I’ve attended the U.S. Open for a decade, multiple sessions every year, from first week day sessions to the men’s and women’s finals, and while I never regret the time that I spend at Flushing Meadows and the Billie Jean King National Tennis Center, I also am never short of things about which to grouse while I attend.
Prices are always high on the list, literally and figuratively; a day of tennis on Labor Day weekend cost $70; granted, you got nearly 12 hours of tennis for that price, but it’s still pricy, especially when you consider that the USTA adds a $5 service charge to every single ticket, even those sold to season subscribers (which adds up to more than $100 in service charges for those who buy tickets to every session—thank you, loyal fans). Concession prices are outrageous, though no more so than any other sporting venue. Beers in the $7 and up range; hot dogs around $4; various meals in the $10 range. This year’s U.S. Open cocktail, in a commemorative glass, would set you back $13. You can bring your own food, but if you’re going to be there all day, you don’t really want to lug around a bag and you can’t bring a cooler, so is a case of food poisoning worth saving the money? You decide.
You can take the subway to the tennis, but heading back after a night match, especially if you have to change trains (which, given that the 7 train runs from Flushing Meadows, is practically a given), guarantees a one hour plus journey.
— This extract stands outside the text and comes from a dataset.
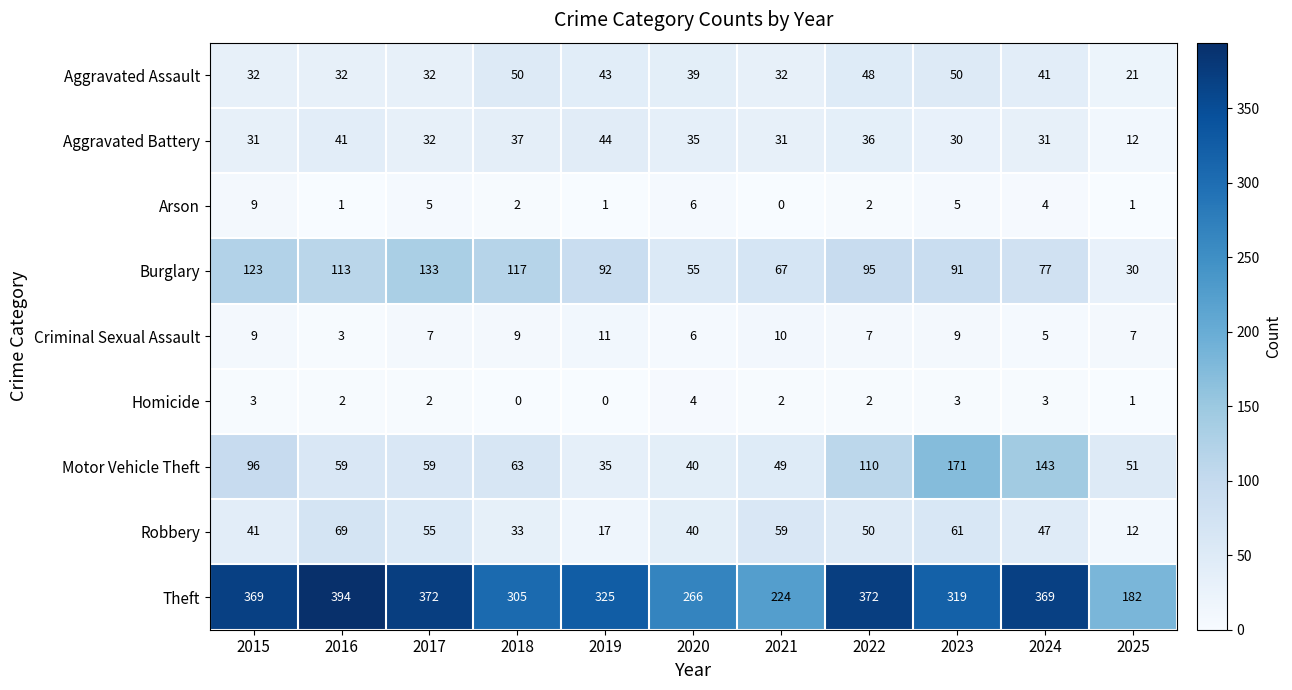

Where is Motor Vehicle Theft nearest to the value 103?

2015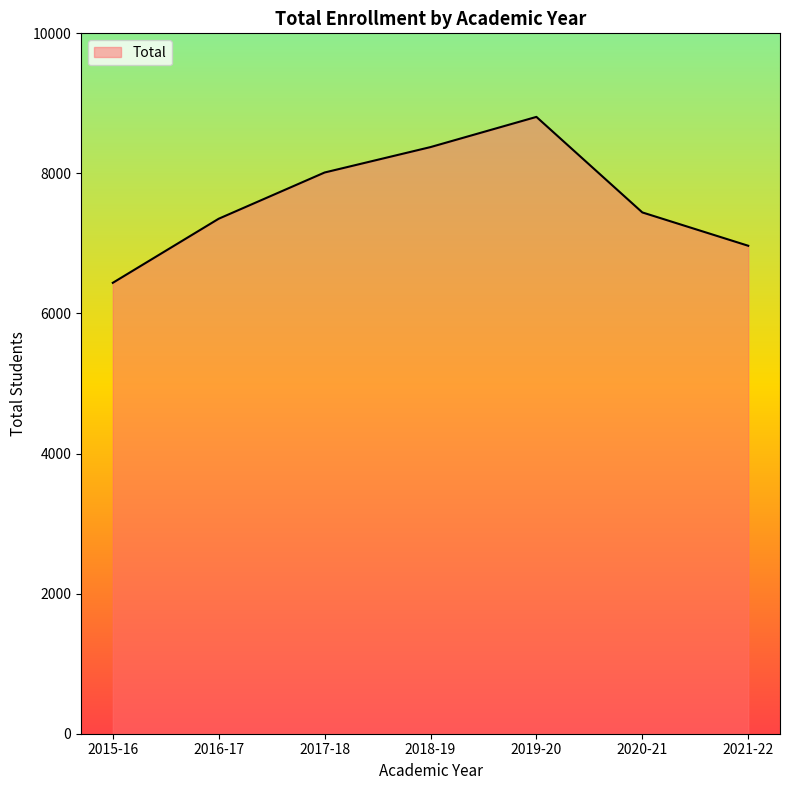

True or false: the data shows 1674 at 2020-21.

False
If you decide to drive, fork over $15 for parking.
Bad weather in the offing? You better show up anyway. It’s not uncommon to sit around for hours on end while the USTA decides whether to call a match, and the only way you get a refund or rain check is if no match is completed on the Ashe Court. They get one match in there (and they try their damndest to do so) and you’re out of luck: the session is considered complete, and you get one match for your money.
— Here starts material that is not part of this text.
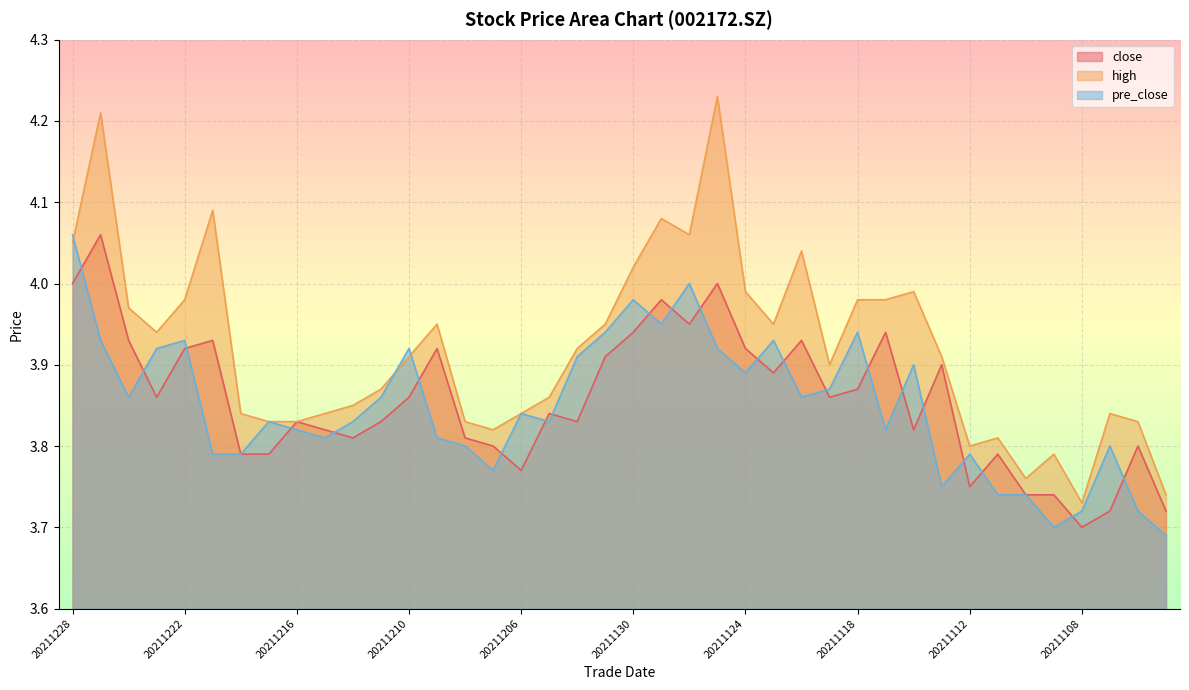

What is the value of the high point at the 40th from the left?

3.7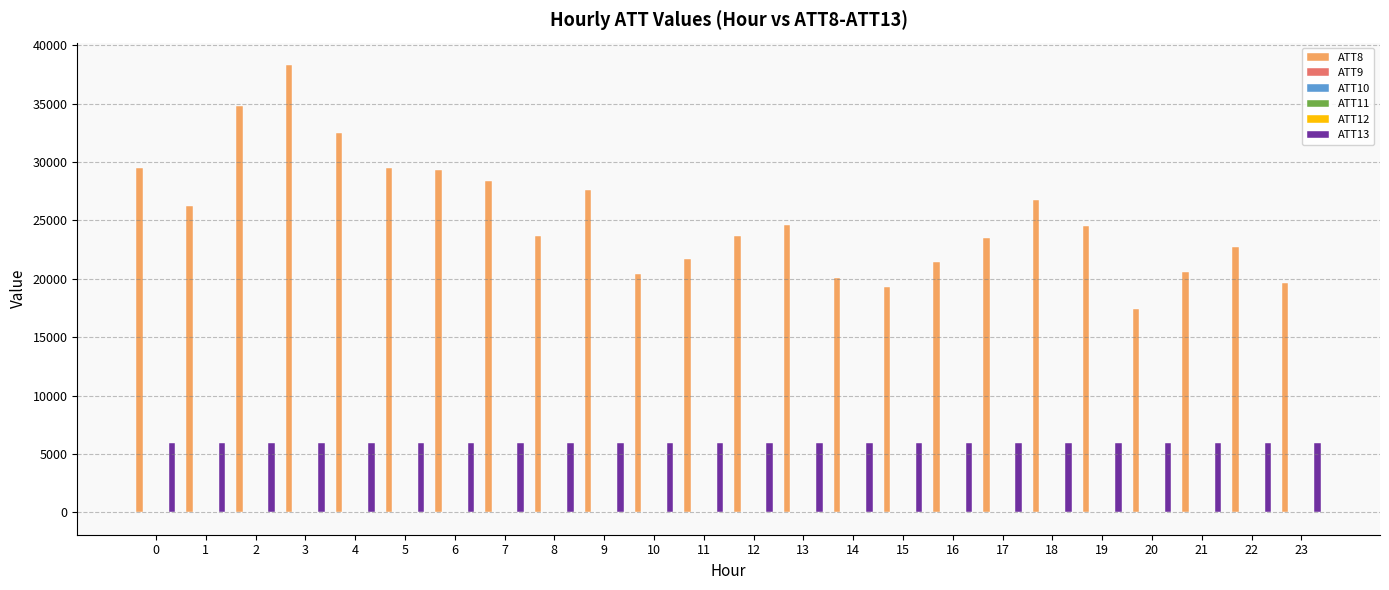

What is the maximum value shown in the chart?

38300.0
And what other sport puts its marquee players on when most people are going to bed? The Rafael Nadal/Mardy Fish match last week BEGAN at 11:30 pm—on a weeknight! Tough luck if you have to work; even on a regular night, the last match doesn’t usually begin until at least 9 pm.
The United States Tennis Association is as rapacious an organization as exists, yet the return for its rapacity is record crowds every year. And it’s not just the U.S. Open—I’ve attended tournaments in London, Washington, D.C., Miami, Toronto, and Montréal, and every single one is flooded with both locals and visitors who have planned a vacation around the event.
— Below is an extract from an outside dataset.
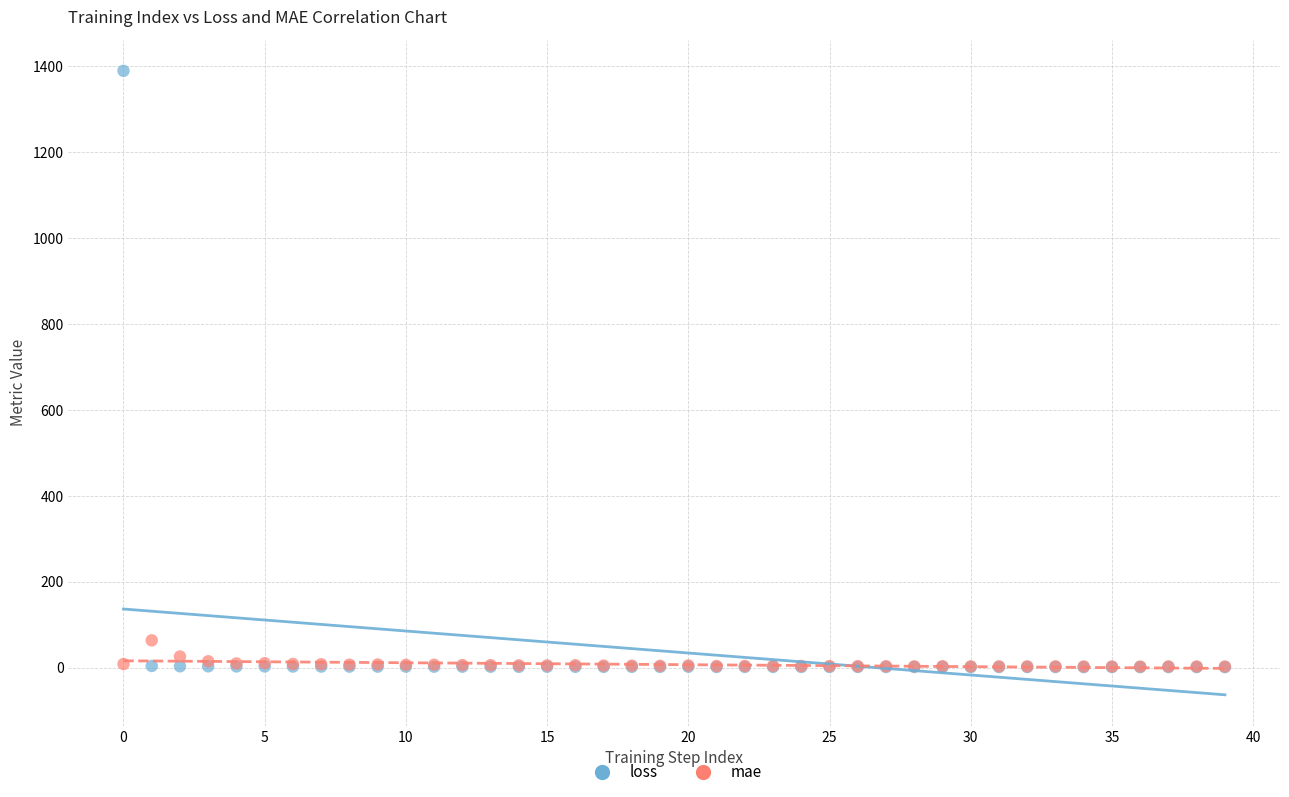

Across all series, what Y value is closest to 695?

64.0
A tennis tournament is the very definition of a “boutique meet”; it never lasts for more than two weeks and often for less than that, and you’re guaranteed, at the larger tournaments, that the best players in the world are going to show up. And clearly, for this, fans are willing to come and to pay top dollar for the privilege of doing so.
By contrast, racing offers as much, if not more, in the way of sporting satisfaction. For less than $10, you get entrance, parking, and a program; for an additional $20 (or less), you can bring lunch and a six-pack to keep you refreshed during the day. You get five or six hours of entertainment for your investment, and unlike tennis, you also get the possibility of walking out with more money than you walked in with. If it rains, play continues.
Several of the comments on yesterday’s post about boutique meets stressed the “less is more” model, but the popularity of tennis has got to be due to more than that. What would it take, do you think, for one of those USTA marketing guys to get hired by the NTRA?